Well, why don’t we all click on the Unseemly Button below because I suddenly have an urge to play the Warsaw Concerto – damn that gazelle.
After the film, I came home and received the phone call from muse Margaret, and it was as nice as last week’s call – she loved what she read, had only one teeny-tiny note, and was very wonderfully specific about certain parts that she especially liked. I was worried about a couple of things, especially one bit where I went on with descriptive prose for about four pages – but she loved that, so that made me very happy indeed.
Today, I shall be writing, of course, and I shall also be taking a break to lunch with Miss Juliana Hansen – she’s thinking about putting together a cabaret show with a friend of hers, so we’re going to talk about it. Then it will be back to writing, then I shall toddle off to the DGA for a screening of the Sean Penn film.
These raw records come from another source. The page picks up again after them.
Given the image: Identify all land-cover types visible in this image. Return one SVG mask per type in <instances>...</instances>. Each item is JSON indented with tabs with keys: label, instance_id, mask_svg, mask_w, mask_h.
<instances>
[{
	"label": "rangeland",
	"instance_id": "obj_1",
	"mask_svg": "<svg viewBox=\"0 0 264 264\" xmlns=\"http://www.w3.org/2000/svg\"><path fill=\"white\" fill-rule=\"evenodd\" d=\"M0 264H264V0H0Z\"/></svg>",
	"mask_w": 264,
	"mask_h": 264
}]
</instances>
I will also have to play through the act one score every day, to get it into my fingers (especially difficult on a couple of songs where I haven’t done too much musically, other than arranging and fixing chords and occasional notes).
Now wait just a darned minute – let’s all put on our pointy party hats and our colored tights and pantaloons, let’s all break out the cheese slices and the ham chunks, let’s all dance the Hora and the Texas Two-Step, for today is the birthday of dear reader Noel. So, let’s give a big haineshisway.com birthday cheer to dear reader Noel. On the count of three: One, two, three – A BIG HAINESHISWAY.COM BIRTHDAY CHEER TO DEAR READER NOEL!!!
Well, dear readers, I must take the day, I must do the things I do, I must, for example, write, lunch, write, and see a screening at the DGA. Today’s topic of discussion: I love “light” classical music – pieces like Warsaw Concerto or all of the Leroy Anderson output, or pieces by Eric Coates and various other Brits. What are your all-time favorite “light” classical works? Let’s have loads of lovely postings, shall we, whilst we all go to our collective pianos and play the Warsaw Concerto.